[PROBLEM TO WORK ON]:
Repeat the lines in the listing below from the one containing "obsahu webu přímo Vám na míru." through the one containing "코랄 핑크는 채도나 핑크-옐로의 비", both included.

[Records from a dataset]:
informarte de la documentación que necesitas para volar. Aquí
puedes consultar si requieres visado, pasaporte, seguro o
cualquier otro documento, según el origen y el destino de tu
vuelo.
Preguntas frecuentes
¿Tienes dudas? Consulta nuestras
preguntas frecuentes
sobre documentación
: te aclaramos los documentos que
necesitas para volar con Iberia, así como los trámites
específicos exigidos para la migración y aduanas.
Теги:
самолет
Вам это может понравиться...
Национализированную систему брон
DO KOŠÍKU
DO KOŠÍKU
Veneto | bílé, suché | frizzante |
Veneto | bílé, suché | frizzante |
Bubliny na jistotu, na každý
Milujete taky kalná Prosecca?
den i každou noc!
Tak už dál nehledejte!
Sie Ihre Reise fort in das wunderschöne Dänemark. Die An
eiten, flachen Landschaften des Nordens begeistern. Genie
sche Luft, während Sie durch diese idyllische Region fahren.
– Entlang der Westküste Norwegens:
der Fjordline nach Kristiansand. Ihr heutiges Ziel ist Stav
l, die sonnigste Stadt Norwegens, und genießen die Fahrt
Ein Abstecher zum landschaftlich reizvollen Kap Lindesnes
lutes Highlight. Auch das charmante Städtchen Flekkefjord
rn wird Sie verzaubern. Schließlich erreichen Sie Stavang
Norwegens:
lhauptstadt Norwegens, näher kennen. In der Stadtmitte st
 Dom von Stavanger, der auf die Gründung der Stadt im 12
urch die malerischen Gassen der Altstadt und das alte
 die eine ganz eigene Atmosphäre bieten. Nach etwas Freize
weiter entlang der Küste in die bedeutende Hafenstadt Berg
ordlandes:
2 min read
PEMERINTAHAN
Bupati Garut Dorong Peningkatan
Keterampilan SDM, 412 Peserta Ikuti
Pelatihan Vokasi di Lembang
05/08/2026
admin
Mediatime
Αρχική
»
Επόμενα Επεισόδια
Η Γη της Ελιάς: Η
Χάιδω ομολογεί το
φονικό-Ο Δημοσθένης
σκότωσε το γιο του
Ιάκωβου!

* * *

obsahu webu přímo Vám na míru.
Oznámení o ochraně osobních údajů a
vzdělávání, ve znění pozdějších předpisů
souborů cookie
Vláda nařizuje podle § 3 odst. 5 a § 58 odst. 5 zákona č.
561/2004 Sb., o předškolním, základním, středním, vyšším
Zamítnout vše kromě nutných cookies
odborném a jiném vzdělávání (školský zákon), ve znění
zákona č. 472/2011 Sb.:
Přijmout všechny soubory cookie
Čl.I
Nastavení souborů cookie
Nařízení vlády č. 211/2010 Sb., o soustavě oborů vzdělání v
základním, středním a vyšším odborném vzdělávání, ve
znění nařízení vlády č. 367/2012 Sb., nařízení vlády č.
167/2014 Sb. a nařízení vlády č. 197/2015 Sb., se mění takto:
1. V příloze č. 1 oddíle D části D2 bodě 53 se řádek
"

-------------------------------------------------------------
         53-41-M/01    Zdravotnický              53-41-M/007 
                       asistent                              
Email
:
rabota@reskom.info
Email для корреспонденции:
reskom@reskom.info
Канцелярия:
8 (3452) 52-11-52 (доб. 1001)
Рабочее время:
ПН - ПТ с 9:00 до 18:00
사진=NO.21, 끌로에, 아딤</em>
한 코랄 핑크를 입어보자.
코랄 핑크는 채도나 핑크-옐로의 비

...

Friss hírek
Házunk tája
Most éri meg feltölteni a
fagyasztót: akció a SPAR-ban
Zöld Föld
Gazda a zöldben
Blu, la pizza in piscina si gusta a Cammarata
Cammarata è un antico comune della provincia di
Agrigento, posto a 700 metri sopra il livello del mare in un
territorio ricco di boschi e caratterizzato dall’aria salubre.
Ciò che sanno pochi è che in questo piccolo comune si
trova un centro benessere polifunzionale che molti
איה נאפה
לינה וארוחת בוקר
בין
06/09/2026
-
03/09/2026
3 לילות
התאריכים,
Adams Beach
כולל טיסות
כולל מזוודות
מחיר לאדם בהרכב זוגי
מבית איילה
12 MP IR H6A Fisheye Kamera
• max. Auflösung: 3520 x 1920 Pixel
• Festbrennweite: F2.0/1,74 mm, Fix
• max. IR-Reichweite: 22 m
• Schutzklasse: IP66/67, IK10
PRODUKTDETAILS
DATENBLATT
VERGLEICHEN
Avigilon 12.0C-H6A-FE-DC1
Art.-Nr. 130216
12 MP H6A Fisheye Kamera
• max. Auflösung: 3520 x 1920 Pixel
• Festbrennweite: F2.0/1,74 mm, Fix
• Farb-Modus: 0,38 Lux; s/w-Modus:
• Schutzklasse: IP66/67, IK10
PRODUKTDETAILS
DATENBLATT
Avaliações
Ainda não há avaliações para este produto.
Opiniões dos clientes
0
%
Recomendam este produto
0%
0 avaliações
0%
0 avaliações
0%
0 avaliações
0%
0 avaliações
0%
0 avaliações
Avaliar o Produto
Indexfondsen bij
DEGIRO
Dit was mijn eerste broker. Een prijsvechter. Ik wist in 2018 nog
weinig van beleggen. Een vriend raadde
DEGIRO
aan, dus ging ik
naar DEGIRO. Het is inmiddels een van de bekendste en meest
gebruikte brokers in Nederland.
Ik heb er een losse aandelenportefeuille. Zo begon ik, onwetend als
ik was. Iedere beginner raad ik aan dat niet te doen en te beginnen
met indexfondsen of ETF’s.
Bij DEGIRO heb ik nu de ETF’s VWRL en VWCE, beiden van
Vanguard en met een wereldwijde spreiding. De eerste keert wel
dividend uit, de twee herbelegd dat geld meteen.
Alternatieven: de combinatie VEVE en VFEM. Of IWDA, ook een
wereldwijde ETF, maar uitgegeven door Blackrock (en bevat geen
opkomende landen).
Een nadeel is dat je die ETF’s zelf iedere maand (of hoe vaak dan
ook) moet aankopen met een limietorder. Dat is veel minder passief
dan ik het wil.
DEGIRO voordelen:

[YOUR SOLUTION]:
obsahu webu přímo Vám na míru.
Oznámení o ochraně osobních údajů a
vzdělávání, ve znění pozdějších předpisů
souborů cookie
Vláda nařizuje podle § 3 odst. 5 a § 58 odst. 5 zákona č.
561/2004 Sb., o předškolním, základním, středním, vyšším
Zamítnout vše kromě nutných cookies
odborném a jiném vzdělávání (školský zákon), ve znění
zákona č. 472/2011 Sb.:
Přijmout všechny soubory cookie
Čl.I
Nastavení souborů cookie
Nařízení vlády č. 211/2010 Sb., o soustavě oborů vzdělání v
základním, středním a vyšším odborném vzdělávání, ve
znění nařízení vlády č. 367/2012 Sb., nařízení vlády č.
167/2014 Sb. a nařízení vlády č. 197/2015 Sb., se mění takto:
1. V příloze č. 1 oddíle D části D2 bodě 53 se řádek
"

-------------------------------------------------------------
         53-41-M/01    Zdravotnický              53-41-M/007 
                       asistent                              
Email
:
rabota@reskom.info
Email для корреспонденции:
reskom@reskom.info
Канцелярия:
8 (3452) 52-11-52 (доб. 1001)
Рабочее время:
ПН - ПТ с 9:00 до 18:00
사진=NO.21, 끌로에, 아딤</em>
한 코랄 핑크를 입어보자.
코랄 핑크는 채도나 핑크-옐로의 비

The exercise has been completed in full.